The invention aims at the problem that a scene recognition system is not robust under the condition of visual angle change. The scene matching results are shown in fig. 5 and 6. From the displayed result, the algorithm of the invention reduces the influence of the change of the visual angle on the scene recognition. In order to verify the performance of the invention under severe visual angle change, the invention increases the severe degree of the visual angle change by adding translation, rotation and combined transformation to the scene, as shown in fig. 7. The scene recognition results under severe viewing angle changes are shown in fig. 8 and 9. The result shows that the algorithm effect of the invention is better.
In conclusion, the topological graph scene recognition algorithm based on density filtering and landmark significance can overcome adverse effects brought to a scene recognition result by visual angle changes, solve the problems of matching scene confusion and poor performance of a scene recognition system caused by the fact that landmarks depend on detectors and have low identification degrees in the matching process, and ensure accuracy and robustness of scene recognition.
The invention fully considers the limitation of scene identification under the change of visual angles and provides an algorithm based on a density filtering algorithm, landmark significance and a topological graph. By the designed density filtering algorithm, on the basis of the existing target detection algorithm, the problem of obtaining the landmarks with view angle invariance is converted into the problem of the number and distribution of SIFT key points in the current landmarks, and the problem that the extracted landmarks are excessively dependent on a detector and the change of the view angle of the landmark surface is not robust is solved; in order to solve the problem that a low-identification-degree Landmark can cause confusion of a matching scene, the invention applies a Landmark Localization Network (Landmark Localization Network) to acquire the significance of the Landmark, and codes the significance of the Landmark, the spatial relationship among the landmarks and the Landmark appearance into a topological graph structure to match a query frame with a reference frame. The accuracy and the strong robustness of the scene recognition system under the change of the visual angle are ensured through the designed density filtering algorithm, the landmark significance and the topological graph, and the reliable guarantee is provided for the operation of the method.
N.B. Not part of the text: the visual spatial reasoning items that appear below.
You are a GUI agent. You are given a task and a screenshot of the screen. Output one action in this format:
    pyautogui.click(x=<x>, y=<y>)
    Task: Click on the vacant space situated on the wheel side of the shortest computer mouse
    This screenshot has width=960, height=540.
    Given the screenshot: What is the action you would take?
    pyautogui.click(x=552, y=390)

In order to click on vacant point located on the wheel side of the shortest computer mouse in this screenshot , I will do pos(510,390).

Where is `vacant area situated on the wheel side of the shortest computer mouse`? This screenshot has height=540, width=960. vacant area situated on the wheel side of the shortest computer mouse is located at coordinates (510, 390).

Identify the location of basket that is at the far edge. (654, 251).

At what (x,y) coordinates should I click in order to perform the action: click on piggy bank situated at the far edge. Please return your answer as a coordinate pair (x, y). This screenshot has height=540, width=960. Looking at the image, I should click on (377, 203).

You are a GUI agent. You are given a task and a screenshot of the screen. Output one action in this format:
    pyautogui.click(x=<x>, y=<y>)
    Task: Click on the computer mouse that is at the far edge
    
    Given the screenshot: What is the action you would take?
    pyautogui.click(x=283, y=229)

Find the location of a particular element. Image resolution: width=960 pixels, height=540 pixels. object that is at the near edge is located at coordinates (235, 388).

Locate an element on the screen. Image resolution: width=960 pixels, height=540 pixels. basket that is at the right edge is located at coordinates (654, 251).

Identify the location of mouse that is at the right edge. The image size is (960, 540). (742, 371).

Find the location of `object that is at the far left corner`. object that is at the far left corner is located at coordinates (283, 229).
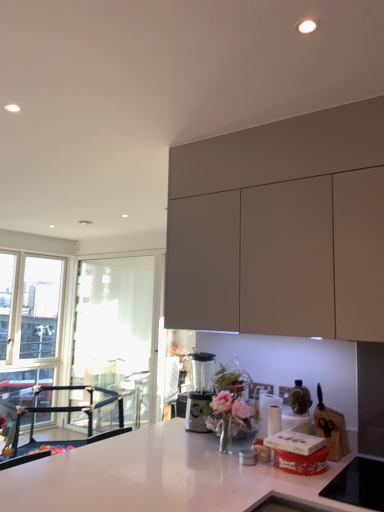
You are a GUI agent. You are given a task and a screenshot of the screen. Output one action in this format:
    pyautogui.click(x=<x>, y=<y>)
    Task: Click on the vacant space to the left of sleek metallic blender at center
    The image size is (384, 512).
    Given the screenshot: What is the action you would take?
    pyautogui.click(x=165, y=425)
Corresponding to the embodiment of the topological map scene recognition method based on the density filtering and the landmark saliency, the invention also provides an embodiment of a topological map scene recognition device based on the density filtering and the landmark saliency.
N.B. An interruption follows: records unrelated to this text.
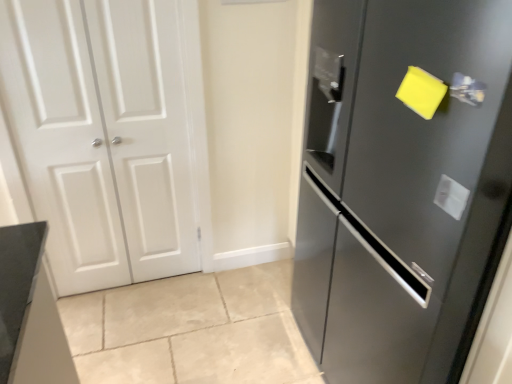
Question: From the image's perspective, is satin silver handle at upper right on satin black refrigerator at right, which is counted as the 1th door, starting from the right?

Choices:
 (A) yes
 (B) no

Answer: (A)

Question: From the image's perspective, would you say satin silver handle at upper right is shown under satin black refrigerator at right, which is counted as the 1th door, starting from the right?

Choices:
 (A) yes
 (B) no

Answer: (B)

Question: Does satin silver handle at upper right turn towards satin black refrigerator at right, which is counted as the 1th door, starting from the right?

Choices:
 (A) no
 (B) yes

Answer: (B)

Question: Is satin silver handle at upper right to the right of satin black refrigerator at right, which ranks as the second door in left-to-right order, from the viewer's perspective?

Choices:
 (A) yes
 (B) no

Answer: (B)

Question: Is satin silver handle at upper right looking in the opposite direction of satin black refrigerator at right, which ranks as the second door in left-to-right order?

Choices:
 (A) yes
 (B) no

Answer: (A)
Referring to fig. 10, the topology scene recognition apparatus based on density filtering and landmark saliency according to the embodiment of the present invention includes a memory and one or more processors, where the memory stores executable codes, and the one or more processors execute the executable codes to implement the topology scene recognition method based on density filtering and landmark saliency according to the embodiment.
The topology scene recognition device based on density filtering and landmark saliency according to the present invention may be applied to any device with data processing capability, such as a computer or other devices. The device embodiments may be implemented by software, or by hardware, or by a combination of hardware and software. The software implementation is taken as an example, and as a logical device, the device is formed by reading corresponding computer program instructions in the nonvolatile memory into the memory for running through the processor of any device with data processing capability. In terms of hardware, as shown in fig. 10, the hardware structure diagram of any device with data processing capability where the topology scene identification device based on density filtering and landmark saliency is located according to the present invention is a diagram, except for the processor, the memory, the network interface, and the nonvolatile memory shown in fig. 10, in an embodiment, any device with data processing capability where the device is located may also include other hardware according to the actual function of the any device with data processing capability, which is not described again.
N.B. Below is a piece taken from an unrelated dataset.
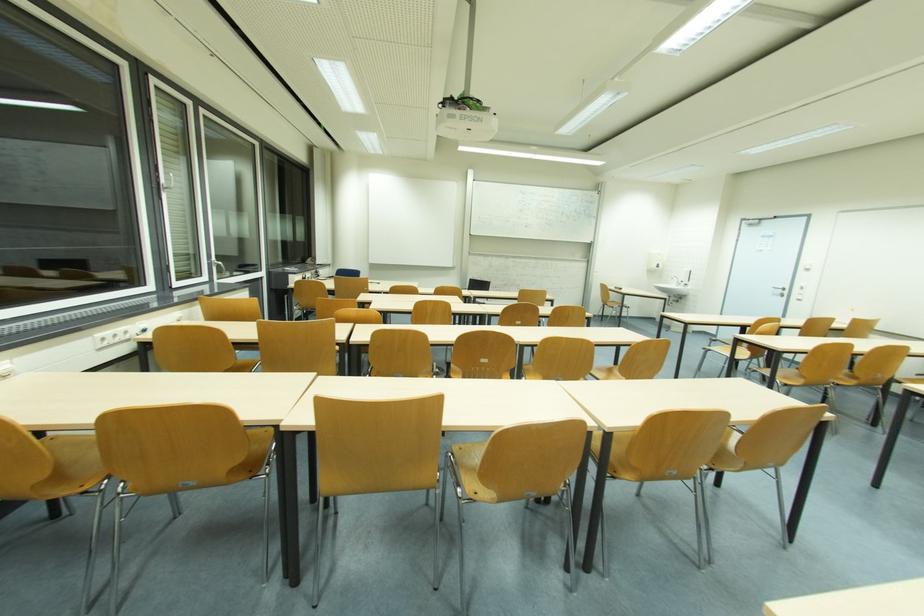
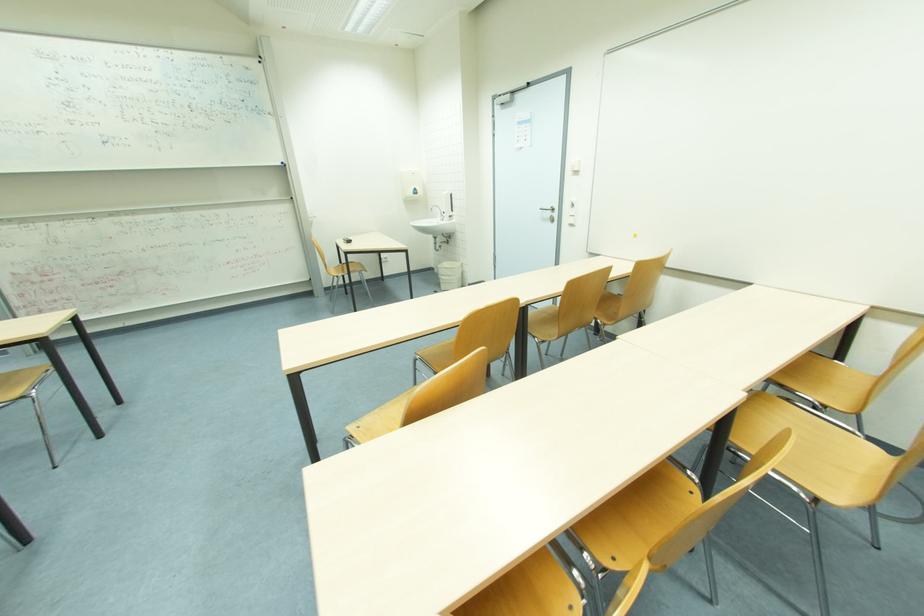
Which direction would the cameraman need to move to produce the second image?

The cameraman walked toward right, forward.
The implementation process of the functions and actions of each unit in the above device is specifically described in the implementation process of the corresponding step in the above method, and is not described herein again.
For the device embodiments, since they substantially correspond to the method embodiments, reference may be made to the partial description of the method embodiments for relevant points. The above-described embodiments of the apparatus are merely illustrative, and the units described as separate parts may or may not be physically separate, and parts displayed as units may or may not be physical units, may be located in one place, or may be distributed on a plurality of network units. Some or all of the modules can be selected according to actual needs to achieve the purpose of the scheme of the invention. One of ordinary skill in the art can understand and implement it without inventive effort.
The embodiment of the present invention further provides a computer-readable storage medium, on which a program is stored, and when the program is executed by a processor, the method for identifying a topological scene based on density filtering and landmark saliency in the foregoing embodiments is implemented.
The computer readable storage medium may be an internal storage unit, such as a hard disk or a memory, of any data processing capability device described in any of the foregoing embodiments. The computer readable storage medium may also be any external storage device of a device with data processing capabilities, such as a plug-in hard disk, a Smart Media Card (SMC), an SD Card, a Flash memory Card (Flash Card), etc. provided on the device. Further, the computer readable storage medium may include both internal storage units and external storage devices of any data processing capable device. The computer-readable storage medium is used for storing the computer program and other programs and data required by the arbitrary data processing-capable device, and may also be used for temporarily storing data that has been output or is to be output.
The above examples are only intended to illustrate the technical solution of the present invention, but not to limit it; although the present invention has been described in detail with reference to the foregoing embodiments, it will be understood by those of ordinary skill in the art that: the technical solutions described in the foregoing embodiments may still be modified, or some or all of the technical features may be equivalently replaced; and the modifications or the substitutions do not make the essence of the corresponding technical solutions depart from the scope of the technical solutions of the embodiments of the present invention.

Claims (10)

1. The topological map scene identification method based on density filtering and landmark saliency is characterized by comprising the following steps:
the method comprises the following steps: extracting landmarks from the input frame using a target detection algorithm;
step two: quantifying and modeling the key points in the landmarks by using a density filtering algorithm, and calculating the number and distribution of the key points in each landmark to obtain the landmarks with view angle invariance;
step three: adopting a convolutional neural network to extract a depth global descriptor for the visual angle invariance landmarks in the query frame and the reference frame, and completing the primary matching of the landmarks through cross authentication;
step four: eliminating mismatching by utilizing the shape similarity of the matched landmarks to obtain mutually matched landmarks in the query frame and the reference frame;
step five: the significance of the landmark is obtained by adopting a landmark positioning network;
step six: and coding the spatial relationship, the landmark significance and the landmark appearance of the landmarks in the query frame and the reference frame into a topological graph structure, calculating the similarity scores of the query frame and the reference frame, and determining the frame with the highest score as a matching frame.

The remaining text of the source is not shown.